Rupert Edward Pearce, Inmarsat Plc - Chairman of Executive Management Board, CEO & Executive Director [24]


Okay. Great question. Very timely. The decision on GX Flex is very imminent. We've been, as you know, conducting a lot of work in this area, which turned into a tender process around the turn of the year. We're right at the end of that process. And we expect to go under contract shortly and to make an announcement about that shortly, which means in the next few weeks. We're very encouraged by the engagement from our traditional and new partners in this area, the amount of innovation that has been contributed into the tender. And I think we remain -- we believe we remain on track to deliver what we said we would, which was a material step change in our capabilities and our agility and the speed at which we can move to deliver next-generation broadband services that will complement and augment our existing network and allow us to follow our customers in terms of their expectations of service quality and service coverage and keep us at the forefront of this industry whilst meaningfully moderating our infrastructure CapEx in the years to come, which would be an extraordinary achievement, if you think about it, as we move to a new model for global mobile broadband. I think we're on track to do that.

When we started talking about meaningfully moderating CapEx and remaining competitive, we had a twinkle in our eye, we had a gleam -- a glimmer of how we would do that and I think we've largely solidified that. So we expect to bring that back to the market in the next few weeks, short number of months.

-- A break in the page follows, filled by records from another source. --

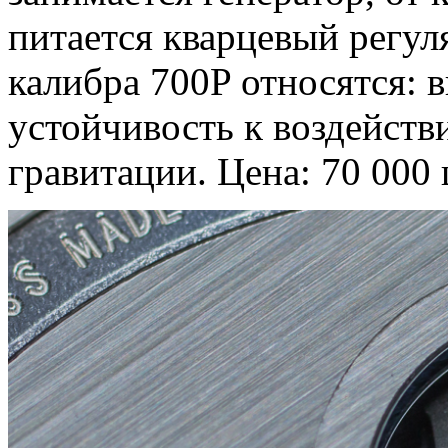
питается кварцевый регул
калибра 700P относятся: 
устойчивость к воздейст
гравитации. Цена: 70 000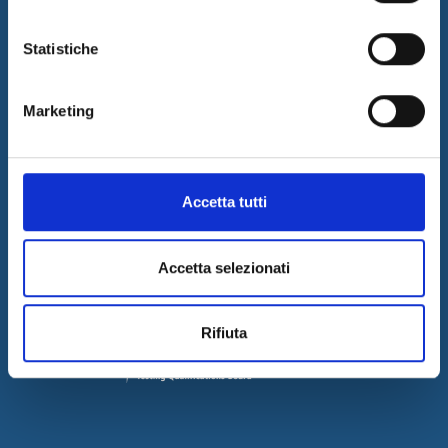
LAVORA CON NOI
COMUNICATI STAMPA
Statistiche
GOVERNANCE
DELIBERA AGCOM
Marketing
Accetta tutti
Accetta selezionati
Rifiuta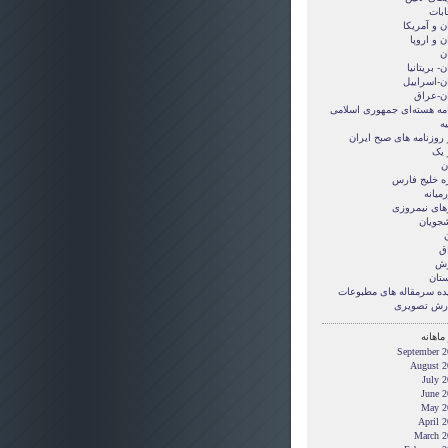
ابات
ن و آمريکا
ن و اروپا
ن
ن- بریتانیا
ان-اسراییل
ان-عراق
امه هسته‌ای جمهوری اسلامی
ه
 روزنامه های صبح ایران
 یک
ن
ه خلیج فارس
میانه
های نیمروزی
شجویان
ن
ق
زش
ستان
ده سرمقاله های مطبوعات
رش تصويری
ماهانه
September 2
August 2
July 
June 2
May 2
April 
March 2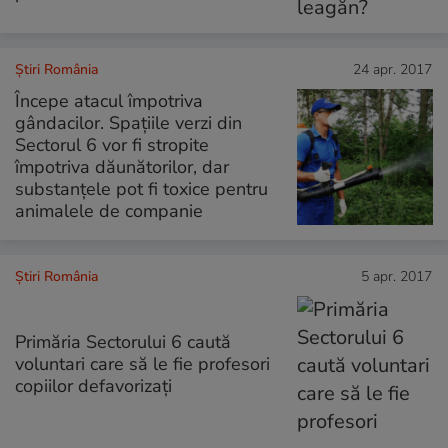
Știri România
24 apr. 2017
Începe atacul împotriva
gândacilor. Spațiile verzi din
Sectorul 6 vor fi stropite
împotriva dăunătorilor, dar
substanțele pot fi toxice pentru
animalele de companie
Știri România
5 apr. 2017
Primăria Sectorului 6 caută
voluntari care să le fie profesori
copiilor defavorizați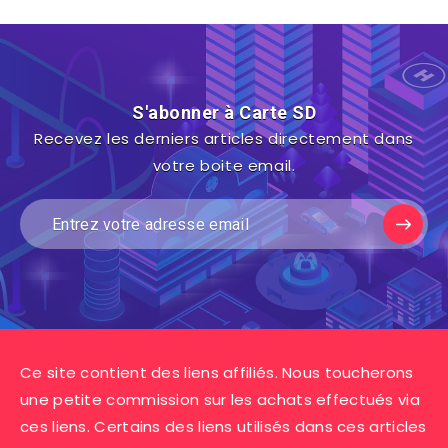
S'abonner à Carte SD
Recevez les derniers articles directement dans
votre boite email.
Ce site contient des liens affiliés. Nous toucherons
une petite commission sur les achats effectués via
ces liens. Certains des liens utilisés dans ces articles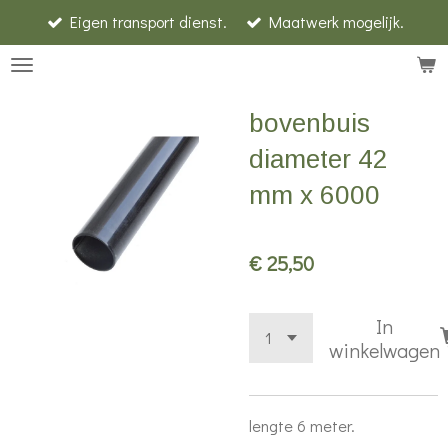
Eigen transport dienst.
Maatwerk mogelijk.
Ga
direct
naar
de
bovenbuis
hoofdinhoud
diameter 42
mm x 6000
€ 25,50
In
winkelwagen
lengte 6 meter.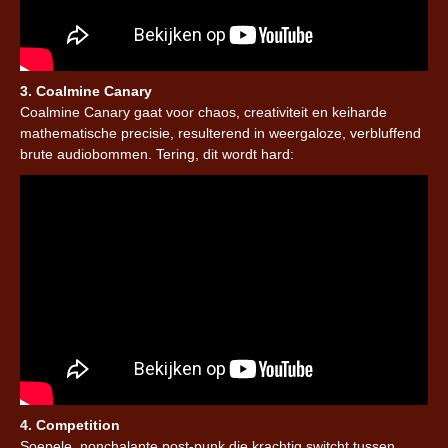
3. Coalmine Canary
Coalmine Canary gaat voor chaos, creativiteit en keiharde
mathematische precisie, resulterend in weergaloze, verbluffend
brute audiobommen. Tering, dit wordt hard:
4. Competition
Soepele, nonchalante post-punk die krachtig switcht tussen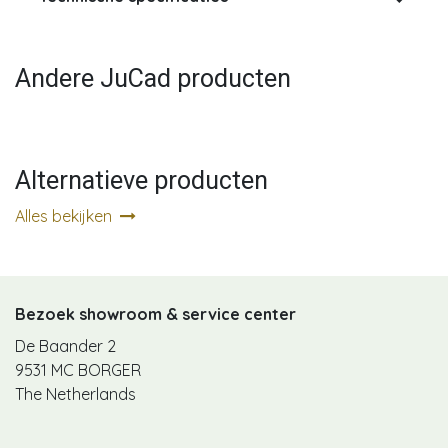
Andere JuCad producten
Alternatieve producten
Alles bekijken
Bezoek showroom & service center
De Baander 2
9531 MC BORGER
The Netherlands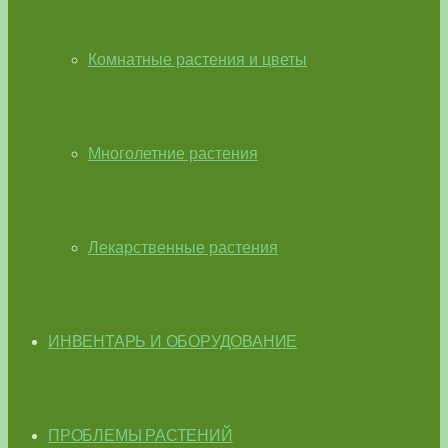
Комнатные растения и цветы
Многолетние растения
Лекарственные растения
ИНВЕНТАРЬ И ОБОРУДОВАНИЕ
ПРОБЛЕМЫ РАСТЕНИЙ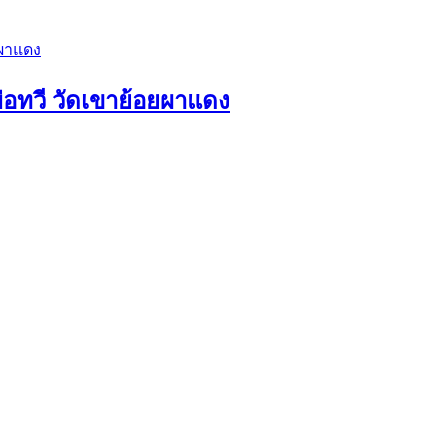
่อทวี วัดเขาย้อยผาแดง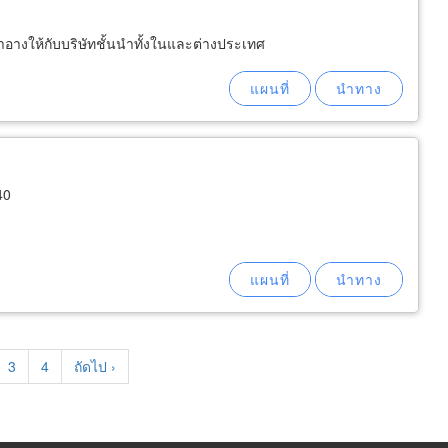
อางให้กับบริษัทชั้นนำทั้งในและต่างประเทศ
40
e
Page
3
Page
4
Next
ถัดไป ›
page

And it's going to be an exciting story about how we remain at the forefront of our industry in global broadband.


Operator [25]


Thank you. And we do not have any further questions. Please continue.


Rupert Edward Pearce, Inmarsat Plc - Chairman of Executive Management Board, CEO & Executive Director [26]


Okay. Well, thank you very much for attending our Q1 results conference call. I think, overall, it's been a good start to the year. This is important in our industry because a good start generally connotes a solid finish. It's much harder to catch up from a slow start, so we're very gratified by that. Q1 has been very much a story of the continuation of a good finish to 2018, continued growth at the top line and the EBITDA line through diverse growth opportunities with I think good progress in Q1 made in the key area of solidifying our Maritime story, laying the foundations for Fleet Xpress to be a leader in the important VSAT sector, while making good steps to take tighter management of FleetBroadband to stay on its migration to that VSAT heartland. Thank you very much.


Operator [27]


That does conclude your conference for today. Thank you for participating. You may now disconnect.